Personally I don't think the author's remarks are all that helpful, except in the context of introducing C to assembly programmers. It's certainly not helpful to those coming from higher level languages to say that pointer values aren't addresses. It would be far better to acknowledge the complexity than it is to say that the CPU has the monopoly on saying what an address is and thus that C pointer values "are not" addresses. They are addresses, but they may be written in a different language from the addresses he means. Distinguishing the two things in the context of C as "address" and "store address" would be adequate, I think.

指针是一种在C/ c++中本地可用的变量类型,包含一个内存地址。像任何其他变量一样,它有自己的地址并占用内存(数量是特定于平台的)。

由于混淆,您将看到的一个问题是试图通过简单地按值传递指针来更改函数中的引用。这将复制函数作用域内的指针,对这个新指针“指向”的地方的任何更改都不会改变调用该函数的作用域内指针的引用。为了修改函数中的实际指针,通常会将一个指针传递给另一个指针。
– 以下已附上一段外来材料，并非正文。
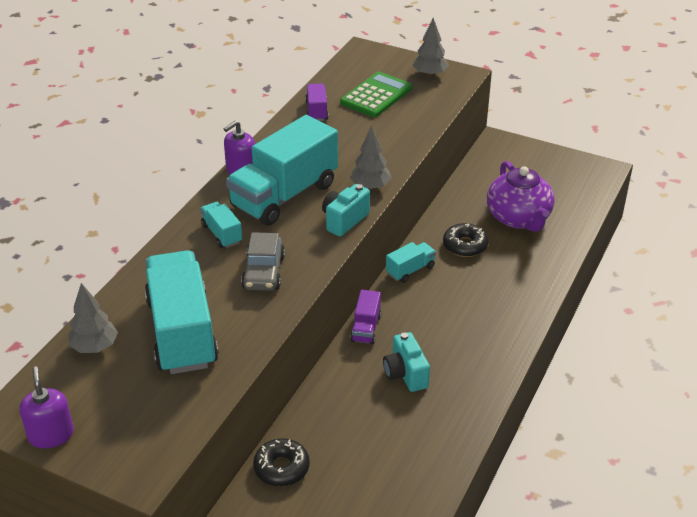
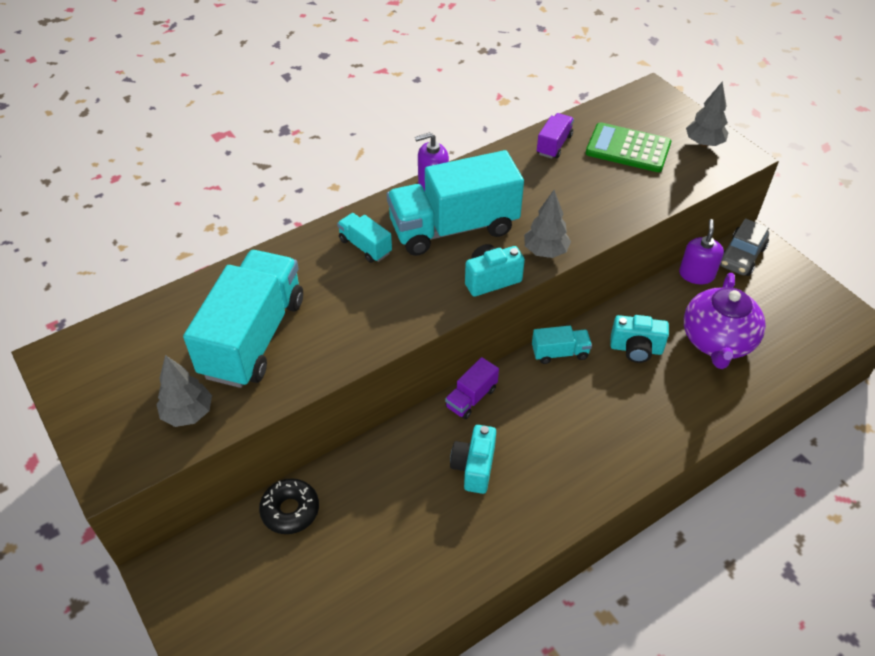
camera: 30 degrees right, 10 degrees up
(51, 435) = (72, 391): purple soap dispenser -> purple soap dispenser (696, 274)
(95, 347) = (172, 318): grey tree -> grey tree (188, 413)
(222, 234) = (365, 246): turquoise truck -> turquoise truck turned 45 degrees counterclockwise
(264, 272) = (372, 305): grey car -> grey car (741, 256)
(376, 95) = (628, 148): green calculator -> green calculator turned 135 degrees counterclockwise
(465, 245) = (636, 349): black donut -> turquoise camera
指针只是另一个变量,用来保存内存位置的地址(通常是另一个变量的内存地址)。

C或c++指针与简单内存地址的另一个不同之处是,我在其他答案中没有看到不同的指针类型(尽管考虑到它们的总大小,我可能忽略了它)。但它可能是最重要的一个,因为即使是经验丰富的C/ c++程序员也会被它绊倒:

编译器可能会假设不兼容类型的指针不指向相同的地址,即使它们很明显指向相同的地址,这可能会导致简单的pointer==address模型不可能出现的行为。考虑以下代码(假设sizeof(int) = 2*sizeof(short)):

unsigned int i = 0;
unsigned short* p = (unsigned short*)&i;
p[0]=p[1]=1;

if (i == 2 + (unsigned short)(-1))
{
  // you'd expect this to execute, but it need not
}

if (i == 0)
{
  // you'd expect this not to execute, but it actually may do so
}

注意,char*有一个例外,所以使用char*操作值是可能的(尽管不是很可移植)。

以下是我过去是如何向一些困惑的人解释的: 指针有两个影响其行为的属性。它有一个值(在典型环境中)是一个内存地址,还有一个类型(告诉您它所指向的对象的类型和大小)。

例如,给定:

union {
    int i;
    char c;
} u;

你可以有三个不同的指针都指向同一个对象:

void *v = &u;
int *i = &u.i;
char *c = &u.c;

如果你比较这些指针的值,它们都是相等的:

v==i && i==c

但是,如果对每个指针加1,就会发现它们所指向的类型变得相关了。

i++;
c++;
// You can't perform arithmetic on a void pointer, so no v++
i != c

此时,变量i和c将具有不同的值,因为i++使i包含下一个可访问的整数的地址,而c++使c指向下一个可寻址的字符。通常,整数比字符占用更多的内存,所以在它们都加一之后,i的值将比c的值更大。